Tom sighed, heavily. ‘Topless showgirls in Vegas are as common as … a roulette wheel. After a while you stop even noticing they’ve got their … breasts on show.’
Anna’s eyes filled with silent tears, and she discovered she couldn’t look at Tom any more. It wasn’t the fact that he’d ever looked at other women, or even been to bed with them, that hurt. She’d known when she’d met Tom that there was no way she could be the first woman in his life. It was just discovering where she was on the scale of glamour and excitement that Tom had been used to. Between scantily clad dancers and Martha in her fur coat and quite possibly no knickers, Anna was fairly certain she came far down on the list in terms of allure and excitement. Anna had many virtues – lovely skin, great hair, what she had been reliably informed by impartial sources was an impressive body, and her personal hygiene standards were exceptional. But even so, she wasn’t the kind of girl who set pulses racing, she didn’t have … sex appeal.
‘So this … dancer, this woman that you … married. It was just a drunken one-night stand then? A stupid bender that ended in “I do”?’ Anna asked him, uncertain of which answer would be worse.

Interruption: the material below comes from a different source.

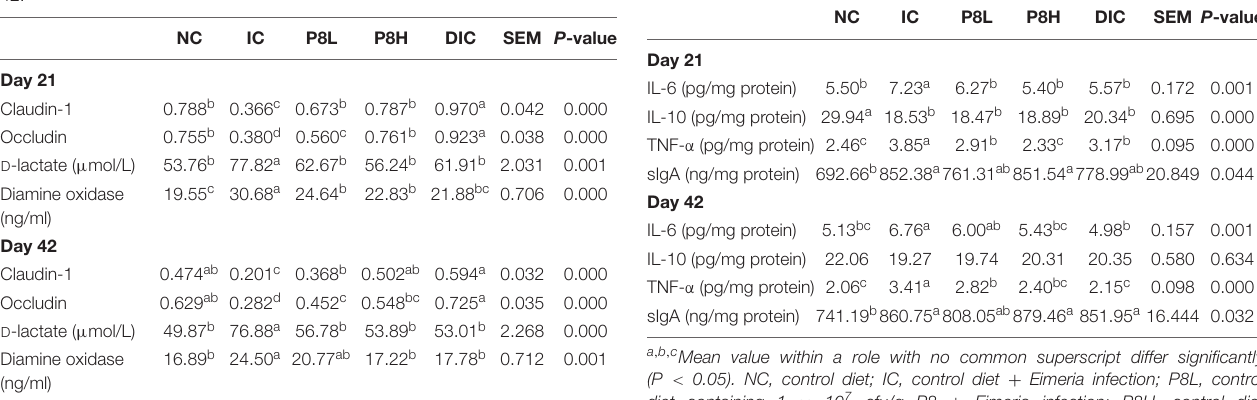
TABLE 5 | Effects of P8 on the expressions of intestinal tight junction proteins and levels of D -lactate and diamine oxidase of Eimeria -infected broilers at days 21 and 42.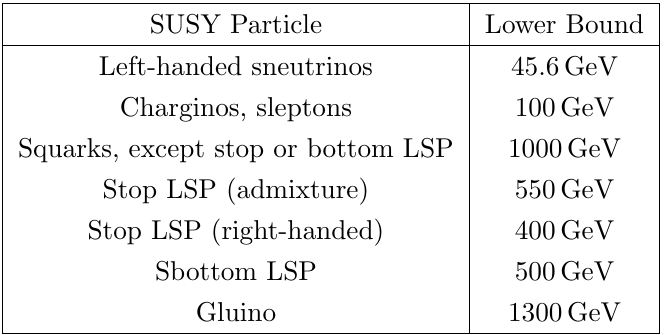
Table 1. Current lower bounds on the SUSY particle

‘No,’ Tom said heavily. ‘It wasn’t a one-night stand, she was my girlfriend. I thought I loved her.’ He paused, reaching across the table to touch Anna, who in turn backed further into her chair, withdrawing both her hands and folding them in her lap. ‘Like Martha said, her name was Charisma, Charisma Jones. But the Real McCoy was her nickname because she didn’t need implants … Anyway, she was a solo dancer in the troupe, and you’ve got to understand, even if I thought I was Johnny Depp, I was still just this kid from Buckinghamshire. I’d never seen anything like her, tall and tanned, with this long black hair and an amazing body that …’ Tom stopped himself just in time. ‘I thought she was stunning, like the sort of girl you only see in magazines. And she thought I was this funny English kid with a cute accent. I made her laugh. It’s not like we dived into bed together the second we set eyes on each other. I was working there for weeks, before … well, before anything happened. And when it did … I’m sorry, Anna, I know this is going to hurt you, but I fell for her. Or at least I thought I had. I had never, ever felt that way about a girl before. She consumed me.’
Anna closed her eyes, as she thought about the way Tom was with her. So sweet, so attentive, so gentle, so kind and understanding, but she was almost one hundred per cent certain that she had never ‘consumed him’ in the way this mysterious figure from his past had. Anna had never had that kind of power, that raw magnetism. ‘After a couple of weeks, I moved into her condo and, wel
l, I forgot about everything else – my book, my career, my family, my friends, all my dreams and ambitions. My whole life became about working in the bar, watching Charisma dance, knowing that at the end of the day she would be taking me home.’
Anna turned her face away from him so she didn’t have to see the faint smile of the memory in his eyes as he thought about this ‘Charisma’ person.
‘Tom,’ Liv said, her expression tightly shut off, in her bid to protect her friend without betraying her own feelings. ‘I really think Anna could do with less of the details.’
‘I’m sorry. I’m just trying to explain how I got caught up in this fantasy. It wasn’t real, it was never going to last, I know that now,’ Tom said, attempting and failing to get Anna to look at him. ‘I was just a kid back then. I had no idea what life and love was really about. What Charisma and I had, well, I thought it was love. But it had a lot more to do with passion and lust.’
‘The things that we don’t have?’ Anna asked tightly, prompting Martha to snort coffee through her nose and almost choke to death.
‘We have both those things,’ Tom said. ‘In buckets, and more important things besides, like friendship and trust and … things in common.’
‘Trust? Oh yes, that’s right, I’m supposed to trust you. Silly, insecure, needy me following you around when you have nothing to hide but a … what was it? Oh yes, a wife,’ Anna said, forcing herself to look at him, to look at the person that up until this morning she had believed she knew inside out. ‘So was it a romantic proposal? I suppose it had to be more glamorous than kneeling in sheep poo on the top of a hill in the freezing cold. I suppose that was magical and fantastical too.’